Practical Machine Learning for Surveys, Panels, and Experiments
Lecturer: Marco Steenbergen
Modality: In presence
Week 2: 17-21 August 2026
Workshop Contents and Objectives
Machine learning (ML) is changing how social scientists approach familiar research problems. Issues such as missing data, model specification, measurement error, heterogeneity, and complex longitudinal patterns are not new. However, modern ML methods offer new ways to diagnose, correct, and exploit these challenges. This course shows how ML can directly improve the quality, robustness, and creativity of empirical social science research.

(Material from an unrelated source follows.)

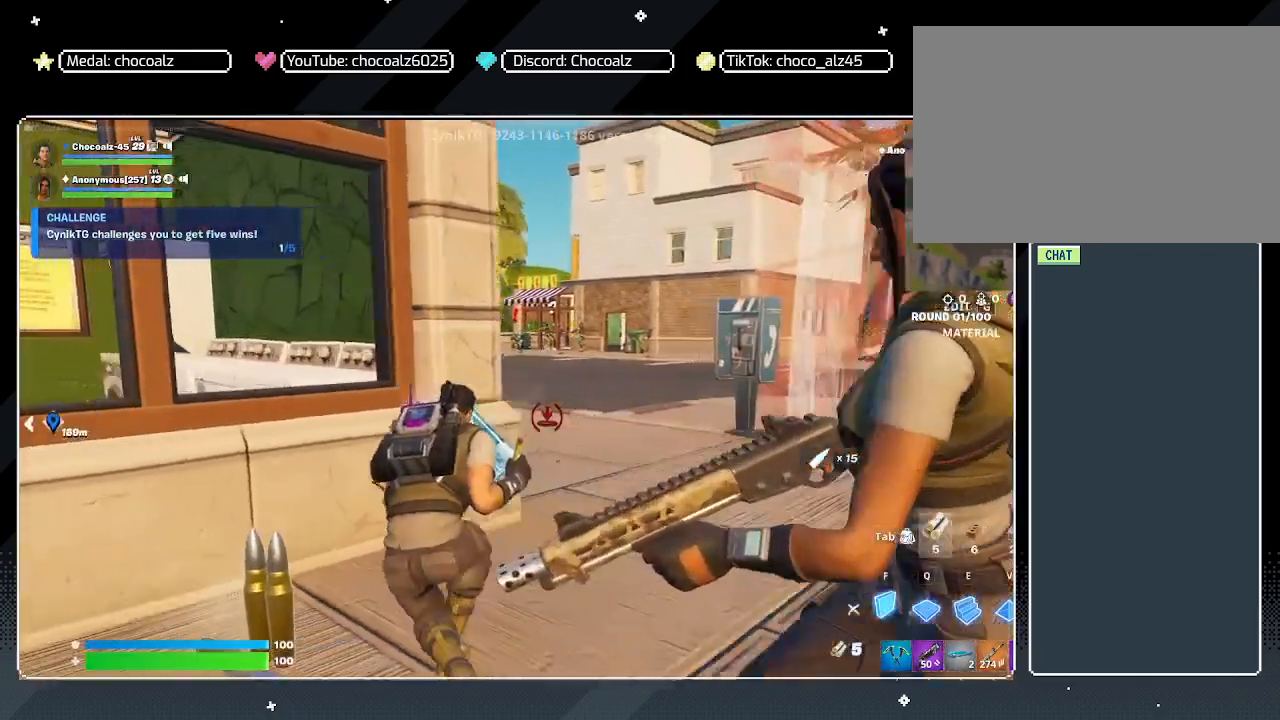
{"keys": ["w"], "mouse": [], "mouse_move": "still", "events": [[200, "a", "up"], [333, "1", "down"], [433, "1", "up"]]}
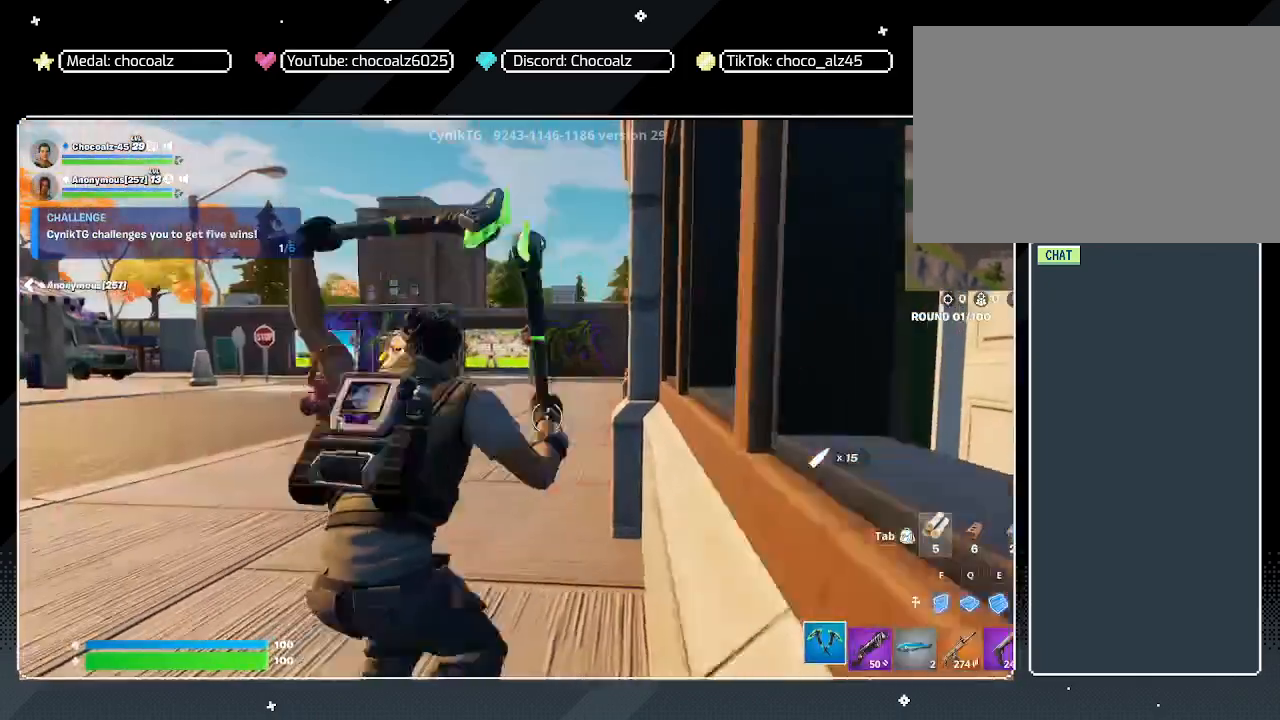
{"keys": ["a", "shift", "w"], "mouse": [], "mouse_move": "right", "events": [[217, "a", "down"], [217, "shift", "down"]]}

Rather than focusing on abstract model families, we anchor each method in concrete tasks researchers face every day: cleaning messy data, building better measures, designing credible causal analyses, and extracting structure from complex datasets.
Through hands-on sessions, participants will learn how to combine traditional statistical thinking with modern ML workflows, including advanced tree-based algorithms, causal ML, and deep learning for tabular and survey data. By the end of the week, students will not only know how these methods work, but when they meaningfully expand what social scientists can learn from their data.
Detailed lecture plan (daily schedule)
| Day 1 – Foundations for modern ML workflows |
|
| Day 2 – ML for missing data and data quality |
|
| Day 3 – ML for causal inference I |
|
| Day 4 – ML for causal inference II |
|
| Day 5 – Deep learning for social science data |
|
Class materials
Recommended: Kuhn, Max and Julia Silge. 2022. Tidy Modeling with R: A Framework for Modeling in the Tidyverse. O’Reilly. ISBN: 978-1492096481
Prerequisites
Prior knowledge of regression and R is highly recommended.
Marco Steenbergen
University of Zürich, Switzerland
He is professor of political methodology at the University of Zurich. His methodological interests span choice models, machine learning, measurement, and multilevel analysis. His substantive interests cover voting behavior and digital democracy, in particular, online deliberative processes. Originally hailing from The Netherlands, he previously taught at Carnegie Mellon University, the University of North Carolina at Chapel Hill, and the University of Bern. He has published extensively and is co-author of the award-winning book The Ambivalent Partisan (OUP 2012).